Le Togo enregistre une rare performance macroéconomique en Afrique de l’Ouest. Après des années de pressions inflationnistes liées à la pandémie de Covid-19 et aux aléas des marchés internationaux, le taux d’inflation a chuté à 0,4 % en 2025, son niveau le plus bas depuis 2021, selon les données de l’Institut National de la Statistique et des Études économiques et démographiques (INSEED) publiées à Lomé. Cette performance place de nouveau le pays sous le seuil de convergence de 3 % fixé par l’Union Economique et Monétaire Ouest-Africaine (UEMOA) — un critère scruté de près par les bailleurs régionaux et internationaux.
La tendance baissière de l’indice des prix à la consommation, qui s’est poursuivie en janvier 2026 avec un taux tombé à 0,2 %, traduit une maîtrise durable des prix dans un contexte où nombre de pays de la sous-région peinent encore à contenir les tensions inflationnistes.
« Cette évolution est le fruit de soutenus efforts déployés pour stabiliser les prix et renforcer le cadre macroéconomique », souligne Gentry Akoly, directeur général de l’INSEED.
La baisse des prix est portée en grande partie par les produits agricoles et alimentaires, cœur des dépenses des ménages. Plusieurs denrées de base, comme les fruits, céréales et légumes, ont enregistré d’importantes réductions des prix, reflétant à la fois une amélioration de l’offre et les effets des politiques publiques d’appui à la production vivrière.

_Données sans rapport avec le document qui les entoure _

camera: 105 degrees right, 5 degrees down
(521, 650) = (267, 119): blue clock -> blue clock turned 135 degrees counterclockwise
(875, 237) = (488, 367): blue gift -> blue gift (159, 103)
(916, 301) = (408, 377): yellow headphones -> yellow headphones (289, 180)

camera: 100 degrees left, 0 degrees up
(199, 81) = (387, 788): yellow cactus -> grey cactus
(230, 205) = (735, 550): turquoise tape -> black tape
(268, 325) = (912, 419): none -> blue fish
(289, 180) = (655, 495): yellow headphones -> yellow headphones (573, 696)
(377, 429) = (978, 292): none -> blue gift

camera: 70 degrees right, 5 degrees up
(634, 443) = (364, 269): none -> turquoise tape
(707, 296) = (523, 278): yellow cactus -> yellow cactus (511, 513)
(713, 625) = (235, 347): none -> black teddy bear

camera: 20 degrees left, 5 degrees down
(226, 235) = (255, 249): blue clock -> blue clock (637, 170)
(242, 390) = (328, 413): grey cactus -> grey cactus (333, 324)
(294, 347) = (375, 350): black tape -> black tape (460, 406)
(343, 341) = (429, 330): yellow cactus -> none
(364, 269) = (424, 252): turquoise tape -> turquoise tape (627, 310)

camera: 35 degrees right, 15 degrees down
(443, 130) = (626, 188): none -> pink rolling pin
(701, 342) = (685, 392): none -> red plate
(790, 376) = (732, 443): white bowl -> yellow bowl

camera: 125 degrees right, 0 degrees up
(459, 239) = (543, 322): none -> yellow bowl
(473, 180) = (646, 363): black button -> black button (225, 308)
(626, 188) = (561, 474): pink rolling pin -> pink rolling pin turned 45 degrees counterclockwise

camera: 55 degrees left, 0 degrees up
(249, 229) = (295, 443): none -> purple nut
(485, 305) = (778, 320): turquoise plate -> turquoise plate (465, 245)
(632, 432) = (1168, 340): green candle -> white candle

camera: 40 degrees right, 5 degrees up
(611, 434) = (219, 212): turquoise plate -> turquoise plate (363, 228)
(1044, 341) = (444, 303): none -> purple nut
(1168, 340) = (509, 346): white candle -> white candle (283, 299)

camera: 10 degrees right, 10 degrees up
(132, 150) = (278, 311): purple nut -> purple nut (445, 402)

Si cette décrue est saluée comme un marqueur de crédibilité économique et de résilience face aux chocs externes, certaines pressions saisonnières persistent, notamment autour des périodes de forte demande. Néanmoins, au terme de l’exercice 2025, le Togo apparaît comme l’un des pays de l’UEMOA ayant le mieux contenu l’inflation, renforçant ainsi la confiance des investisseurs et des partenaires financiers.